I'm afraid to talk much about it one way or the other, b/c I don't want to scare him off even more, ya know?

iVillage Member
Registered: 02-19-2004
Thu, 01-12-2006 - 11:30pm

I'm not sure you could scare him off more than he already is, you already aren't dating.

Photobucket

iVillage Member
Registered: 04-17-2003
Fri, 01-13-2006 - 11:13am
Hello and welcome to our board! First of all, are the divorces final? In my opinion, it takes about a year after your divorce is final to really come to grips with being single. I made the mistake of jumping into a relationship after being divorced only 5 months. I was married 21 years, so I had ALOT to learn! Hopefully some of us that have BTDT will be able to give you some insight.
Stephanie
iVillage Member
Registered: 10-07-2005
Fri, 01-13-2006 - 9:09pm

I wouldn't wait for him, I'd move on.


Photobucket
iVillage Member
Registered: 05-13-2005
Sat, 01-14-2006 - 1:56pm

I think that you should forget about him for now.

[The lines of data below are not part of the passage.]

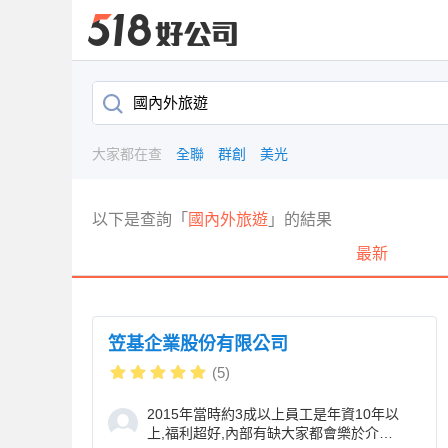
大家都在查
全聯
群創
美光
以下是查詢「
國內外旅遊
」的結果
最新
笠基企業股份有限公司
(5)
2015年當時約3成以上員工是年資10年以
上,福利超好,內部有缺大家都會樂於介紹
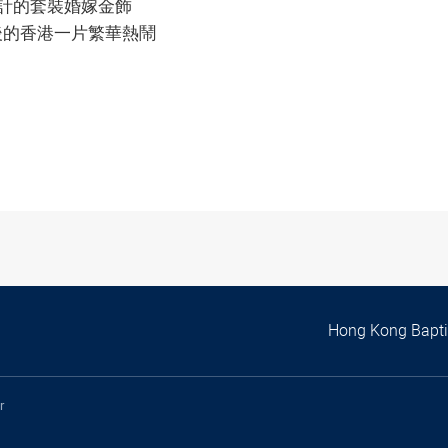
題設計的套裝婚嫁金飾
回歸後的香港一片繁華熱鬧
Hong Kong Baptis
r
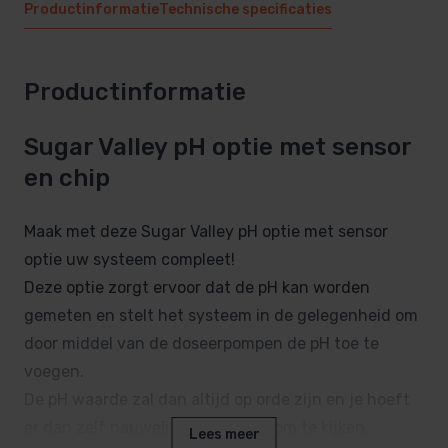
Productinformatie
Technische specificaties
Productinformatie
Sugar Valley pH optie met sensor
en chip
Maak met deze Sugar Valley pH optie met sensor
optie uw systeem compleet!
Deze optie zorgt ervoor dat de pH kan worden
gemeten en stelt het systeem in de gelegenheid om
door middel van de doseerpompen de pH toe te
voegen.
De pH waarde zal dan altijd op orde zijn en je hoeft
er dan zelf nauwelijks meer naar om te kijken.
Lees meer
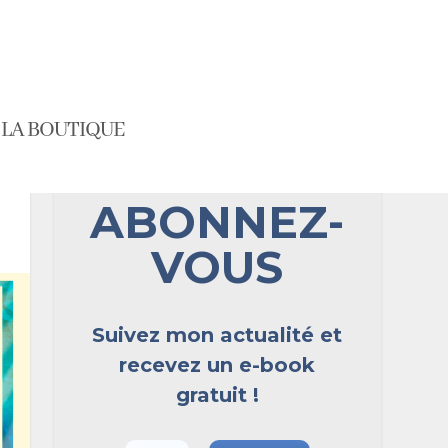
LA BOUTIQUE
ABONNEZ-
VOUS
Suivez mon actualité et
recevez un e-book
gratuit !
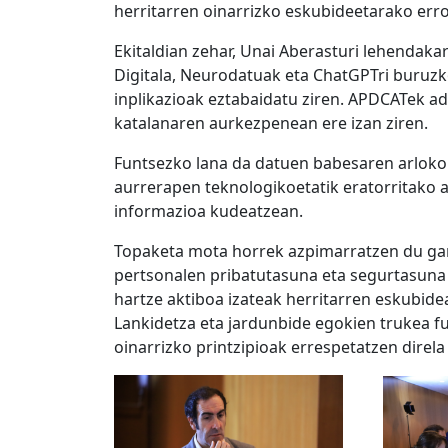
herritarren oinarrizko eskubideetarako erro
Ekitaldian zehar, Unai Aberasturi lehendaka
Digitala, Neurodatuak eta ChatGPTri buruzk
inplikazioak eztabaidatu ziren. APDCATek ad
katalanaren aurkezpenean ere izan ziren.
Funtsezko lana da datuen babesaren arloko 
aurrerapen teknologikoetatik eratorritako a
informazioa kudeatzean.
Topaketa mota horrek azpimarratzen du garr
pertsonalen pribatutasuna eta segurtasuna
hartze aktiboa izateak herritarren eskubid
Lankidetza eta jardunbide egokien trukea f
oinarrizko printzipioak errespetatzen direla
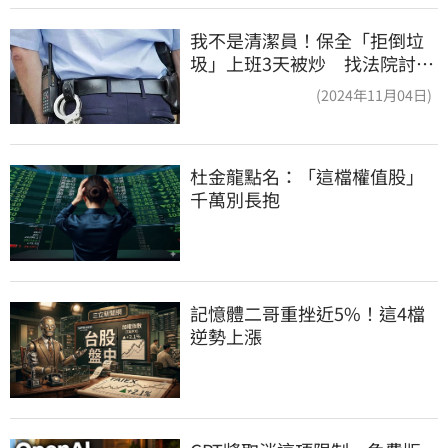
我不是清潔員！保全「拒倒垃
圾」上班3天被炒 找法院討公
道結果出爐
(2024年11月04日)
杜金龍點名：「這檔權值股」
千萬別長抱
記憶體二哥重挫近5%！這4檔
逆勢上漲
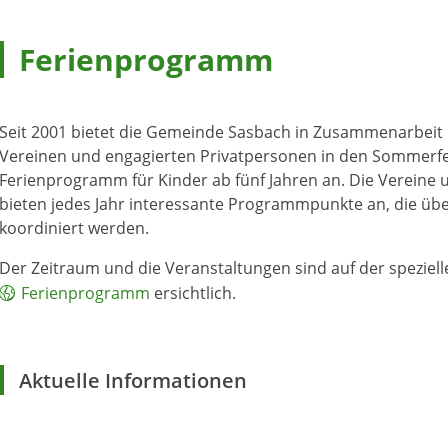
Ferienprogramm
Seit 2001 bietet die Gemeinde Sasbach in Zusammenarbeit 
Vereinen und engagierten Privatpersonen in den Sommerfe
Ferienprogramm für Kinder ab fünf Jahren an. Die Vereine
bieten jedes Jahr interessante Programmpunkte an, die ü
koordiniert werden.
Der Zeitraum und die Veranstaltungen sind auf der speziell
Ferienprogramm
ersichtlich.
Aktuelle Informationen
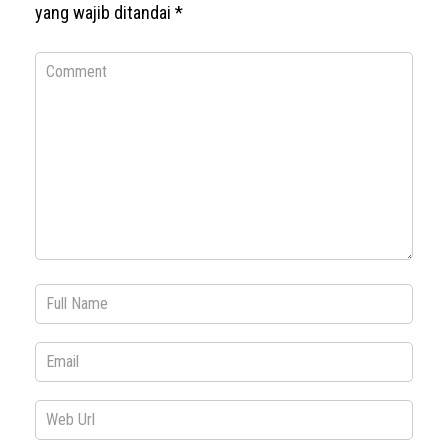
yang wajib ditandai
*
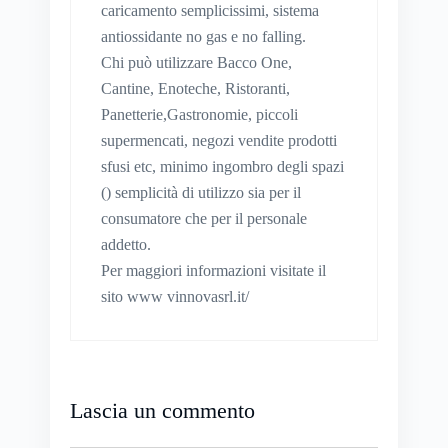
caricamento semplicissimi, sistema
antiossidante no gas e no falling.
Chi può utilizzare Bacco One,
Cantine, Enoteche, Ristoranti,
Panetterie,Gastronomie, piccoli
supermencati, negozi vendite prodotti
sfusi etc, minimo ingombro degli spazi
() semplicità di utilizzo sia per il
consumatore che per il personale
addetto.
Per maggiori informazioni visitate il
sito www vinnovasrl.it/
Lascia un commento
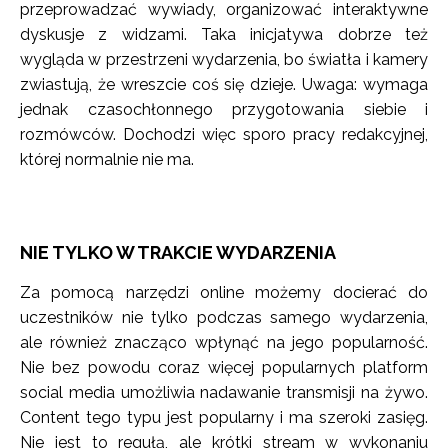
przeprowadzać wywiady, organizować interaktywne
dyskusje z widzami. Taka inicjatywa dobrze też
wygląda w przestrzeni wydarzenia, bo światła i kamery
zwiastują, że wreszcie coś się dzieje. Uwaga: wymaga
jednak czasochłonnego przygotowania siebie i
rozmówców. Dochodzi więc sporo pracy redakcyjnej,
której normalnie nie ma.
NIE TYLKO W TRAKCIE WYDARZENIA
Za pomocą narzędzi online możemy docierać do
uczestników nie tylko podczas samego wydarzenia,
ale również znacząco wpłynąć na jego popularność.
Nie bez powodu coraz więcej popularnych platform
social media umożliwia nadawanie transmisji na żywo.
Content tego typu jest popularny i ma szeroki zasięg.
Nie jest to regułą, ale krótki stream w wykonaniu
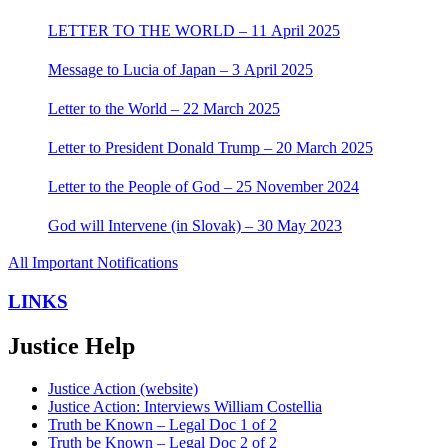
LETTER TO THE WORLD – 11 April 2025
Message to Lucia of Japan – 3 April 2025
Letter to the World – 22 March 2025
Letter to President Donald Trump – 20 March 2025
Letter to the People of God – 25 November 2024
God will Intervene (in Slovak) – 30 May 2023
All Important Notifications
LINKS
Justice Help
Justice Action (website)
Justice Action: Interviews William Costellia
Truth be Known – Legal Doc 1 of 2
Truth be Known – Legal Doc 2 of 2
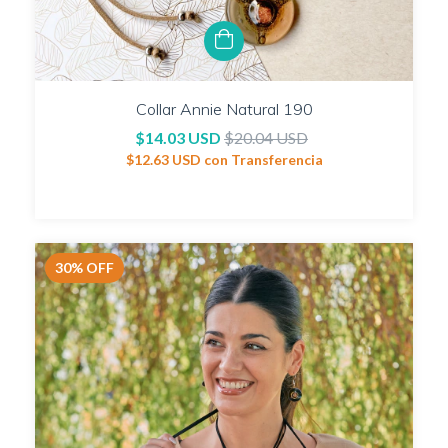
Collar Annie Natural 190
$14.03 USD
$20.04 USD
$12.63 USD
con
Transferencia
30
%
OFF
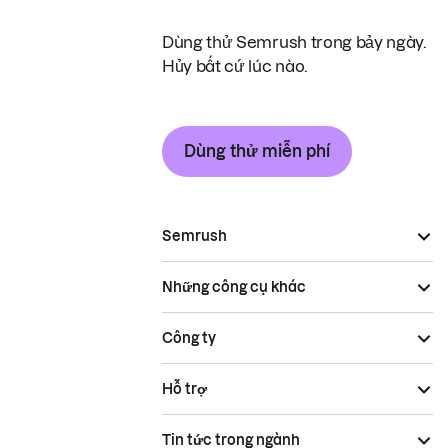
Dùng thử Semrush trong bảy ngày.
Hủy bất cứ lúc nào.
Dùng thử miễn phí
Semrush
Những công cụ khác
Công ty
Hỗ trợ
Tin tức trong ngành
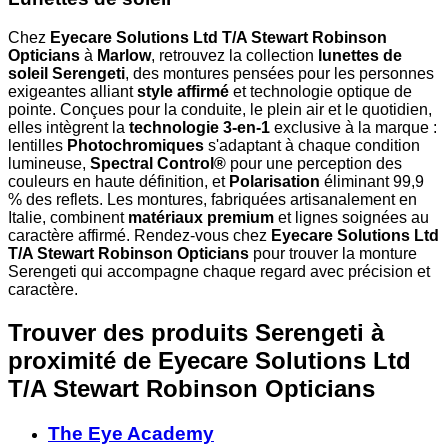
Chez
Eyecare Solutions Ltd T/A Stewart Robinson
Opticians
à
Marlow
, retrouvez la collection
lunettes de
soleil Serengeti
, des montures pensées pour les personnes
exigeantes alliant
style affirmé
et technologie optique de
pointe. Conçues pour la conduite, le plein air et le quotidien,
elles intègrent la
technologie 3-en-1
exclusive à la marque :
lentilles
Photochromiques
s'adaptant à chaque condition
lumineuse,
Spectral Control®
pour une perception des
couleurs en haute définition, et
Polarisation
éliminant 99,9
% des reflets. Les montures, fabriquées artisanalement en
Italie, combinent
matériaux premium
et lignes soignées au
caractère affirmé. Rendez-vous chez
Eyecare Solutions Ltd
T/A Stewart Robinson Opticians
pour trouver la monture
Serengeti qui accompagne chaque regard avec précision et
caractère.
Trouver des produits Serengeti à
proximité
de Eyecare Solutions Ltd
T/A Stewart Robinson Opticians
The Eye Academy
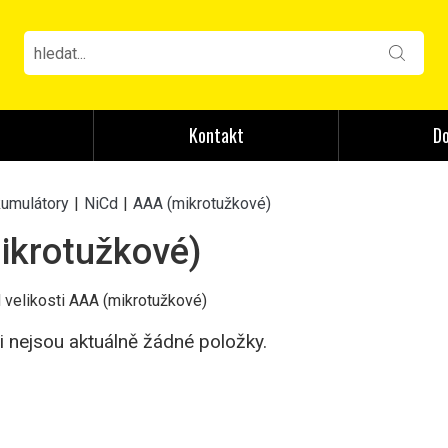
Kontakt
Do
kumulátory
|
NiCd
|
AAA (mikrotužkové)
ikrotužkové)
 velikosti AAA (mikrotužkové)
ii nejsou aktuálně žádné položky.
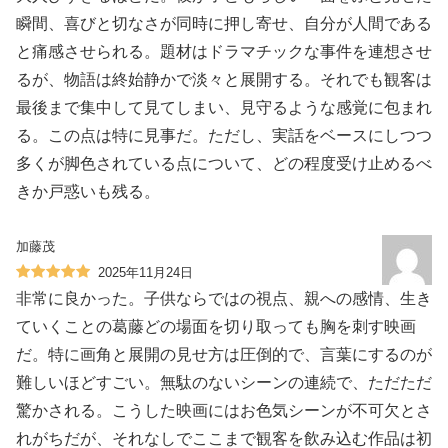
瞬間、喜びと切なさが同時に押し寄せ、自分が人間である
と痛感させられる。題材はドラマチックな事件を連想させ
るが、物語は終始静かで淡々と展開する。それでも観客は
最後まで集中して見てしまい、見守るような感覚に包まれ
る。この点は特に見事だ。ただし、実話をベースにしつつ
多くが脚色されている点について、どの程度受け止めるべ
きか戸惑いも残る。
加藤茂
2025年11月24日
非常に良かった。子供ならではの視点、親への感情、生き
ていくことの葛藤どの場面を切り取っても胸を刺す映画
だ。特に画角と展開の見せ方は圧倒的で、言葉にするのが
難しいほどすごい。無駄のないシーンの連続で、ただただ
驚かされる。こうした映画にはお色気シーンが不可欠とさ
れがちだが、それなしでここまで観客を飲み込む作品は初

Try to focus on other things and even date other people. In my opinion he has already had his chance and his wishy-washy means he is not ready for what you are. The harmless flirting is a guy thing - there are plenty of guys that do that - but that doesn't mean they want a relationship or are right for you. The fact that you work together makes it more important that you do not get caught up in any more drama from him.

I think that if I was you I would stay busy, look to date others and forget about him. I know it is easier said than done - but there are many factors here that say this is not really right for YOU.

You should wait for the one who really wants you. No wishy washy or drama.